EDIT: for some reason the image tag isn't working with Flickr, so here is direct URL to the photo:
http://www.flickr.com/photos/[email protected]/8175242460/

The stairs either have to be replaced or covered over. I do not want to replace them as that would be ~$400 to $500+ in hardwood treads/risers, not to mention the work involved (and precision cutting is not my specialty : ( )


----------



## joecaption (Nov 30, 2011)

Seem to be missing a skirt and hand rails.
I'd just remove the treads and risers, add a skirt, reinstall the shortened risers that have been sanded pre primed and painted two coats and add real wood treads.
If you want to cheap out sand and paint the treads you have now and just use a stair runner.


----------



## cleveman (Dec 17, 2011)

Tile the bsmt floor. Tile the staircase.


----------



## Dantro (Oct 7, 2012)

installing a closed set of treads and risers, can be done diy. 
they have stair tools help measure any angles or out of square .start @ the top,
cut nosings off flush with riser, install first two riser's first, then install top tread, work your way down.
fairly easy with white stringers any slight gaps can be caulked and painted


----------



## Dantro (Oct 7, 2012)

before/after,,,


----------



## Dantro (Oct 7, 2012)

as far as basement flooring ,mannington has a line of aduar plank vinyl flooring, with a laminate style locking system, very popular in the northeast for the past 3 years, if you get water in your basement, take it apart, dry out and put back together. right around 4-5$ sf. nice stuff, user friendly


----------



## mark2741 (Aug 17, 2009)

Hi Dantro,

Thanks for the pics - very helpful.

I'd love wood stairs but my concern is cost.
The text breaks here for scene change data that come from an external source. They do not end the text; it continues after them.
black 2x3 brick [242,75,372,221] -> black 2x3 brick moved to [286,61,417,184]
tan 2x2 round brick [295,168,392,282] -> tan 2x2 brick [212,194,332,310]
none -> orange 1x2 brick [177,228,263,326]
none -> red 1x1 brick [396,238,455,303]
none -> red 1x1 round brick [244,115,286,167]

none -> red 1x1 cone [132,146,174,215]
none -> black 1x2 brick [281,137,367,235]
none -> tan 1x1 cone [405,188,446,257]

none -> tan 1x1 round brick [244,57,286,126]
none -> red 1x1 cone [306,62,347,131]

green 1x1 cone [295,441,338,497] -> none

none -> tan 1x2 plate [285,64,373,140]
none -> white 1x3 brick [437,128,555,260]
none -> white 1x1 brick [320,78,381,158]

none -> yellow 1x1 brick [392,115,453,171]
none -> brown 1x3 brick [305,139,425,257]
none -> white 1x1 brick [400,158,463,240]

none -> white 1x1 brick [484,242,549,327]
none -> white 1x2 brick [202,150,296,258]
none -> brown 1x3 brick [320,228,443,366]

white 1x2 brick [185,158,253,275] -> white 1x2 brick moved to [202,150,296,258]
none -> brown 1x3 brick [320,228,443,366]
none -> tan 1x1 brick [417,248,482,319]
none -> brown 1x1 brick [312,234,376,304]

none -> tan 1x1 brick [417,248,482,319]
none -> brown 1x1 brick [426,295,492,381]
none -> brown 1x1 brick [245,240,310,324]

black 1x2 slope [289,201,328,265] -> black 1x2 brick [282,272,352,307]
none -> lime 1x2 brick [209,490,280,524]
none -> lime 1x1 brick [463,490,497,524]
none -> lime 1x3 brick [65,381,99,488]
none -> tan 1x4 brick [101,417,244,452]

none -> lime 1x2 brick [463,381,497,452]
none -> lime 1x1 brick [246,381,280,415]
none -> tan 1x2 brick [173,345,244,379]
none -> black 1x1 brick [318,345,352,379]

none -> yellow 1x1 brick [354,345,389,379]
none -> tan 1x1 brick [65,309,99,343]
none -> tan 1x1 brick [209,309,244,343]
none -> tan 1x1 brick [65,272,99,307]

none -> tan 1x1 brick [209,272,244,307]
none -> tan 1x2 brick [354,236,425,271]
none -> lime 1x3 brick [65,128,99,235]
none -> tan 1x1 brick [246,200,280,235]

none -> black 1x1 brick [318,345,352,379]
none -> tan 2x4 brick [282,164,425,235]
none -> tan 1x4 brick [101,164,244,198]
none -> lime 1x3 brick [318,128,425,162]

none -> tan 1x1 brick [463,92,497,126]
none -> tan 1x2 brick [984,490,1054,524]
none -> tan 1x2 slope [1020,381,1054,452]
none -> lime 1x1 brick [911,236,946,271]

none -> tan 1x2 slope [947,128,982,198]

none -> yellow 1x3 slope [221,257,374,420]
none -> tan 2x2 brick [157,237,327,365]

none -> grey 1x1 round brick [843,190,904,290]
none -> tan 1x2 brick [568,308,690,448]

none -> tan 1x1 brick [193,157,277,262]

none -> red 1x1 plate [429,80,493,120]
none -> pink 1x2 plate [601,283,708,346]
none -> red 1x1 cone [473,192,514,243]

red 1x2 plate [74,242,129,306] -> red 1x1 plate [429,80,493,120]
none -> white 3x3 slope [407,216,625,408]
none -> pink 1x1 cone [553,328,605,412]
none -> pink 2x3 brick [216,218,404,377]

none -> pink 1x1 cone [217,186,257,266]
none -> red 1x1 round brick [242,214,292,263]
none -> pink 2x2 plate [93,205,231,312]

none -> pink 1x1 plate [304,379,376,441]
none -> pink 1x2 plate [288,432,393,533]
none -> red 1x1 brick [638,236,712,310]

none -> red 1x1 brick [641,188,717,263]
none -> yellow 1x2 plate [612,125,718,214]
I did a quick check at HD and the treads are pretty pricey. I have 12 steps to do so it would add up when you also consider the cost of the flooring for the rest of the basement. That said, I'm going to look again and consider it as, in terms of looks, I think it's by far the best option.

mark


----------



## tacomahardwood. (Jul 3, 2009)

Those appear to be hem fir 2x12 treads , Just get a vibe sande r ,toss the fake dust collection and hook the shop vac hose to it and hit it with 40 grit 60 bgrit then 80 then 120 , stain them . you have to use a hardwood scraper for the corners , and paint the risers , othher otion is the fake woodfinish look with that fo finish


----------